Nach der Promotion 1924 wurde Lewin Volontärarzt in Berlin, 1928-1931 absolvierte er an verschiedenen Berliner Krankenhäusern eine Ausbildung zum Facharzt für Frauenheilkunde und Geburtshilfe. Ab 1931 arbeitete er auf diesem Gebiet als niedergelassener Arzt, setzte aber auch seine wissenschaftliche Arbeit fort. Die Annnahme seiner Habilitationsschrift wurde dem jüdischen Mediziner 1933 jedoch aus rassischen Gründen verweigert. Lewin war 1922 der SPD beigetreten und galt deshalb für die Nationalsozialisten als “jüdisch-bolschewistisch”. 1935 wurde er Chefarzt der gynäkologisch-geburtshilflichen Abteilung des Jüdischen Krankenhauses in Berlin, 1937 Chefarzt der gleichen Abteilung des Israelitischen Krankenhauses in Köln-Ehrenfeld.
Am 22.10.1941 wurden seine Frau und er mit weiteren 2.014 Kölner Juden ins Ghetto Lodz deportiert. Er war bis 1945 im Ghetto Lodz und in den Konzentrationslagern Auschwitz-Birkenau, Oranienburg und Schwarzheide Häftlingsarzt.
Seine Frau starb im KZ, er überlebte und kehrte 1945 nach Köln zurück, wo er 1946 zum ersten Vorsitzenden der wiedererstandenen Synagogengemeinde gewählt wurde. 1948 habilitierte er sich an der Universität zu Köln, 1950 wurde er Chefarzt an der Städtischen Frauenklinik in Offenbach, allerdings gegen schlimme antisemitische Vorbehalte erst nach weltweiten Protesten. Der Offenbacher Oberbürgermeister hatte die Wahl Lewins zunächst mit der Begründung zurückgewiesen, das “Rachegefühl eines KZlers” würde ihn für diesen Posten disqualifizieren.

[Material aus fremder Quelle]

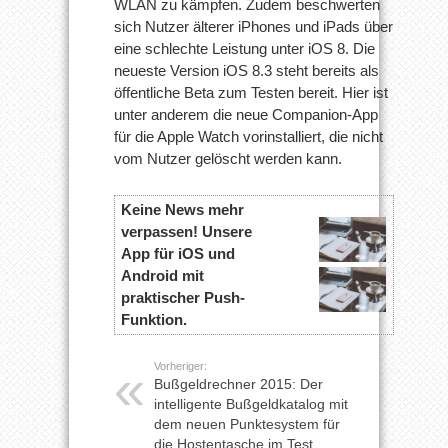
WLAN zu kämpfen. Zudem beschwerten
sich Nutzer älterer iPhones und iPads über
eine schlechte Leistung unter iOS 8. Die
neueste Version iOS 8.3 steht bereits als
öffentliche Beta zum Testen bereit. Hier ist
unter anderem die neue Companion-App
für die Apple Watch vorinstalliert, die nicht
vom Nutzer gelöscht werden kann.
Keine News mehr
verpassen! Unsere
App für iOS und
Android mit
praktischer Push-
Funktion.
Vorheriger:
Bußgeldrechner 2015: Der
intelligente Bußgeldkatalog mit
dem neuen Punktesystem für
die Hostentasche im Test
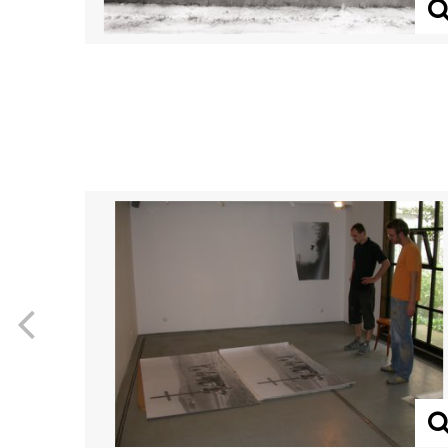
Previous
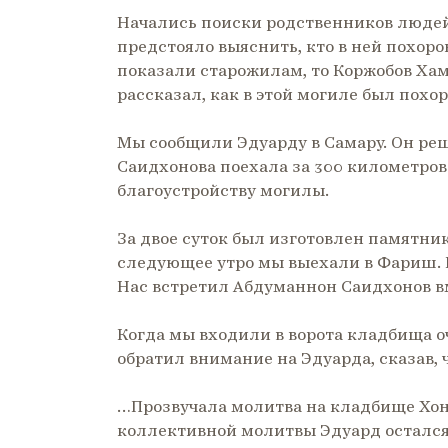
Начались поиски родственников людей,
предстояло выяснить, кто в ней похор
показали старожилам, то Коржобов Хамз
рассказал, как в этой могиле был пох
Мы сообщили Эдуарду в Самару. Он ре
Саидхонова поехала за 300 километров
благоустройству могилы.
За двое суток был изготовлен памятник
следующее утро мы выехали в Фариш. В
Нас встретил Абдуманнон Саидхонов вм
Когда мы входили в ворота кладбища о
обратил внимание на Эдуарда, сказав, ч
…Прозвучала молитва на кладбище Хон
коллективной молитвы Эдуард остался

1965 wurde Lewin bei gleichzeitiger Emeritierung zum ordentlichen Professor ernannt. 1963-1969 war Herbert Lewin Vorsitzender des Direktoriums des Zentralrats der Juden in Deutschland. Er war außerdem Mitglied der deutschen UNESCO-Kommission und des Bundesgesundheitsrats. Er wurde unter anderem mit der Wilhelm-Leuschner-Medaille und dem Großen Bundesverdienstkreuz mit Stern ausgezeichnet. Er starb am 21.11.1982 in Wiesbaden.
Voraussetzung für eine erfolgreiche Gestaltung der Zukunft ist das Bewusstsein der eigenen Herkunft und Tradition. Deshalb denke ich, es ist gut, dass dieses Zentrum der Verbände des deutschen Gesundheitswesens nach einem Arzt benannt wurde, der uns alle nicht zuletzt auch an unsere moralische Verpflichtung erinnert: Für die heilende Medizin ist jeder Mensch gleich, unabhängig von seiner Herkunft, seinem sozialen Status oder seinem Geschlecht.
Das war leider in unserem Land nicht immer selbstverständlich. Umso mehr müssen wir darauf achten, dass dieser Grundsatz bei uns nie mehr in Frage gestellt wird.
In diesem Sinne wünsche ich dem Gemeinsamen Bundesausschuss an seinem neuen Sitz hier bei uns im Bezirk Charlottenburg-Wilmersdorf von Berlin viel Freude bei der Arbeit und viel Erfolg.